*** Opening of EXCERPT TO READ ***

Both limits can be combined:

cached = cache(store, ttl=300, max_content_size=1_048_576, max_listing_size=500)

To limit the total number of cache entries regardless of type, use max_entries. When exceeded, the least-recently-used entry is evicted:

cached = cache(store, ttl=300, max_entries=1000)

Cache Statistics¶

stats = cached.stats
print(f"Hits: {stats.hits}, Misses: {stats.misses}, Size: {stats.size}")

Manual Invalidation¶

# Invalidate a specific path
cached.invalidate("config.json")

# Clear the entire cache
cached.clear_cache()

Stale Data¶

The cache cannot detect writes made by other processes or other Store instances sharing the same backend. If your workload involves external mutations, either:

Set a short TTL (e.g., ttl=10).
Call invalidate(path) or clear_cache() when you know external writes occurred.

*** Close of EXCERPT TO READ ***
*** Opening of EXERCISE DATA ***

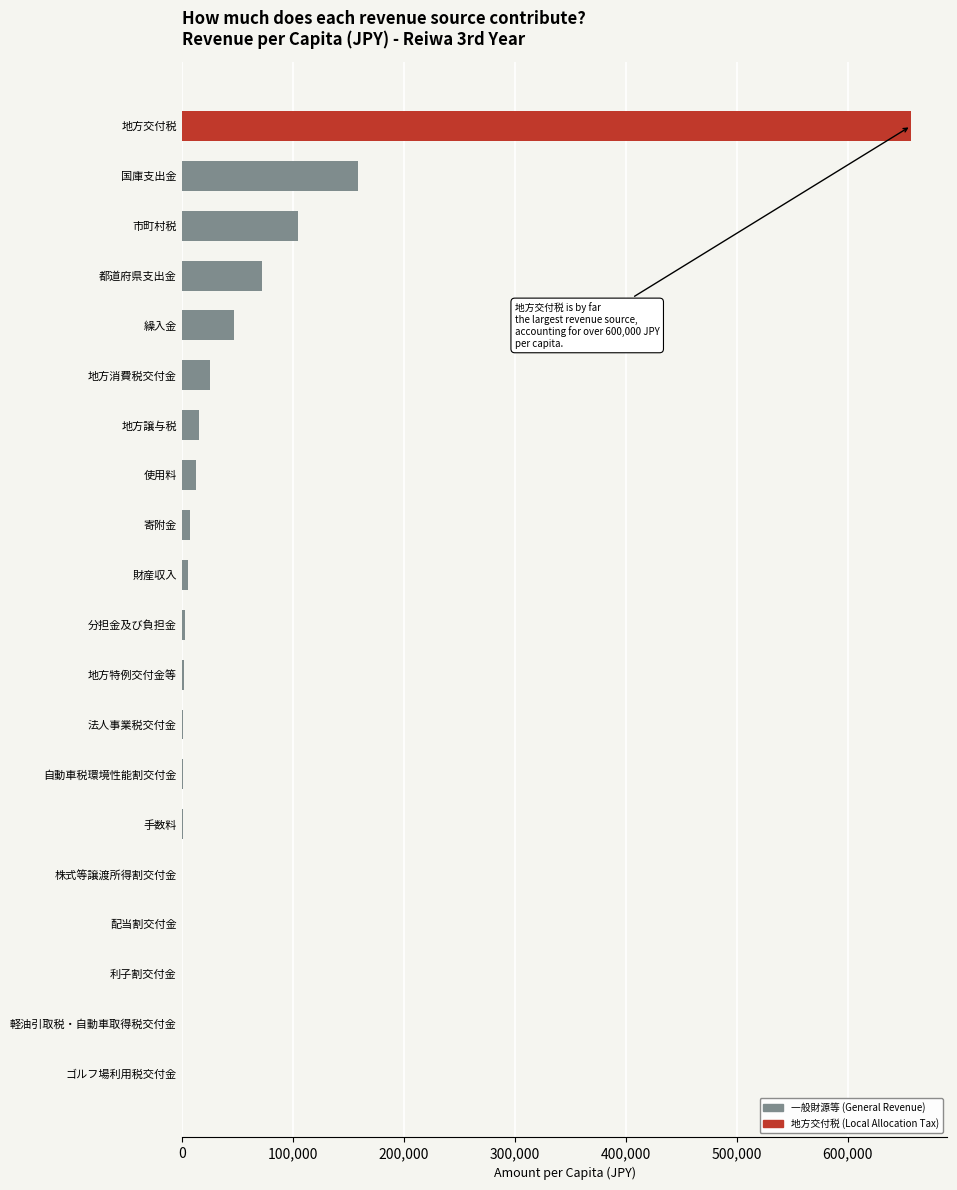

How many data points does each series have?

20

*** Close of EXERCISE DATA ***

▶ TASK TO CARRY OUT
Pick up the caching documentation after its last sentence and continue it. The data has no connection to the caching documentation.

▶ RESPONSE TO THE TASK
Composing with Observability¶

CachedStore composes with ObservedStore. The ordering determines what gets observed:

from remote_store import observe, cache

# Observe only cache misses (actual backend calls)
cached = cache(observe(store, on_read=my_hook), ttl=300)

# Observe all reads including cache hits
observed = observe(cache(store, ttl=300), on_read=my_hook)

Thread Safety¶

CachedStore and MemoryCache are thread-safe. They work correctly with batch_exists(concurrent=True) and similar concurrent access patterns.